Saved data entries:

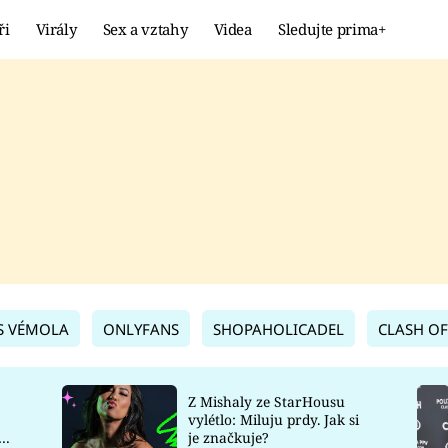
ři
Virály
Sex a vztahy
Videa
Sledujte prima+
Showbyznys
Extrém
VIRÁLY
KURIOZITY
VIDEA
KVÍZY
S VÉMOLA
ONLYFANS
SHOPAHOLICADEL
CLASH OF
Z Mishaly ze StarHousu
vylétlo: Miluju prdy. Jak si
co
je značkuje?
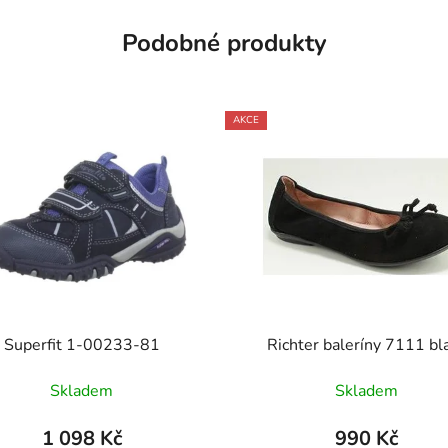
Podobné produkty
AKCE
Superfit 1-00233-81
Richter baleríny 7111 bl
Skladem
Skladem
1 098 Kč
990 Kč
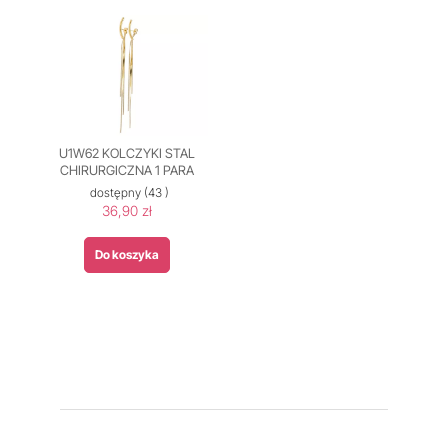
U1W62 KOLCZYKI STAL
CHIRURGICZNA 1 PARA
dostępny
(43 )
36,90 zł
Do koszyka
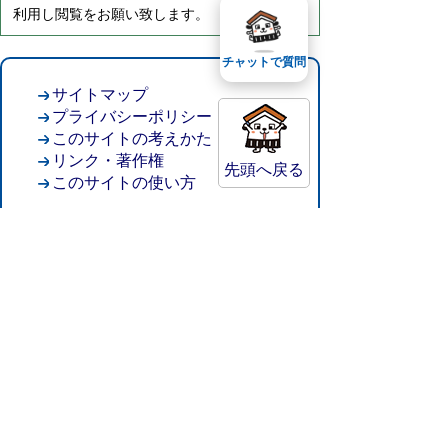
利用し閲覧をお願い致します。
チャットで質問
サイトマップ
プライバシーポリシー
このサイトの考えかた
リンク・著作権
先頭へ戻る
このサイトの使い方
倉吉市役所
法人番号：8000020312037
〒682-8611 鳥取県倉吉市葵町722
窓口ご案内
開庁時間：平日午前8時30分～午後5時15分
（祝日および年末年始を除く）
TEL:
0858-22-8111
FAX:0858-22-1087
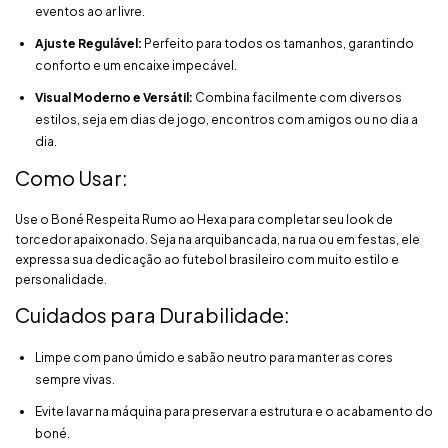
eventos ao ar livre.
Ajuste Regulável:
Perfeito para todos os tamanhos, garantindo
conforto e um encaixe impecável.
Visual Moderno e Versátil:
Combina facilmente com diversos
estilos, seja em dias de jogo, encontros com amigos ou no dia a
dia.
Como Usar:
Use o Boné Respeita Rumo ao Hexa para completar seu look de
torcedor apaixonado. Seja na arquibancada, na rua ou em festas, ele
expressa sua dedicação ao futebol brasileiro com muito estilo e
personalidade.
Cuidados para Durabilidade:
Limpe com pano úmido e sabão neutro para manter as cores
sempre vivas.
Evite lavar na máquina para preservar a estrutura e o acabamento do
boné.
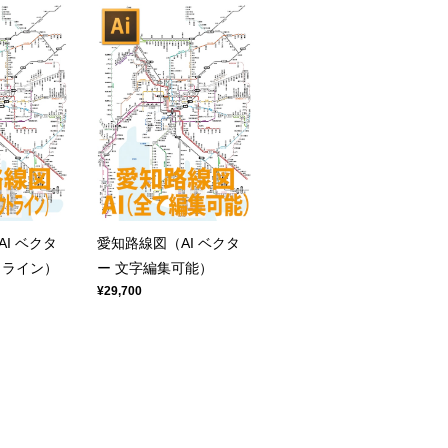
I ベクタ
愛知路線図（AI ベクタ
トライン）
ー 文字編集可能）
¥29,700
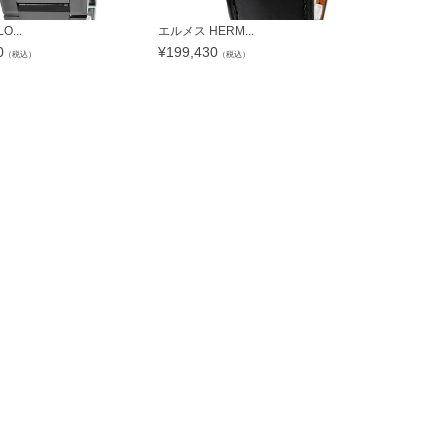
...
エルメス HERM...
ボールウォッチ
0
¥
199,430
¥
280,280
（税込）
（税込）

## Job
Each record above goes into the copy unchanged; the pictures do not.

## Exercise solution
ři
Virály
Sex a vztahy
Videa
Sledujte prima+
Showbyznys
Extrém
VIRÁLY
KURIOZITY
VIDEA
KVÍZY
S VÉMOLA
ONLYFANS
SHOPAHOLICADEL
CLASH OF
Z Mishaly ze StarHousu
vylétlo: Miluju prdy. Jak si
co
je značkuje?
Podobné produkty
AKCE
Superfit 1-00233-81
Richter baleríny 7111 bl
Skladem
Skladem
1 098 Kč
990 Kč
U1W62 KOLCZYKI STAL
CHIRURGICZNA 1 PARA
dostępny
(43 )
36,90 zł
Do koszyka
利用し閲覧をお願い致します。
チャットで質問
サイトマップ
プライバシーポリシー
このサイトの考えかた
リンク・著作権
先頭へ戻る
このサイトの使い方
倉吉市役所
法人番号：8000020312037
〒682-8611 鳥取県倉吉市葵町722
窓口ご案内
開庁時間：平日午前8時30分～午後5時15分
（祝日および年末年始を除く）
TEL:
0858-22-8111
FAX:0858-22-1087
eventos ao ar livre.
Ajuste Regulável:
Perfeito para todos os tamanhos, garantindo
conforto e um encaixe impecável.
Visual Moderno e Versátil:
Combina facilmente com diversos
estilos, seja em dias de jogo, encontros com amigos ou no dia a
dia.
Como Usar:
Use o Boné Respeita Rumo ao Hexa para completar seu look de
torcedor apaixonado. Seja na arquibancada, na rua ou em festas, ele
expressa sua dedicação ao futebol brasileiro com muito estilo e
personalidade.
Cuidados para Durabilidade:
Limpe com pano úmido e sabão neutro para manter as cores
sempre vivas.
Evite lavar na máquina para preservar a estrutura e o acabamento do
boné.
I ベクタ
愛知路線図（AI ベクタ
トライン）
ー 文字編集可能）
¥29,700
...
エルメス HERM...
ボールウォッチ
0
¥
199,430
¥
280,280
（税込）
（税込）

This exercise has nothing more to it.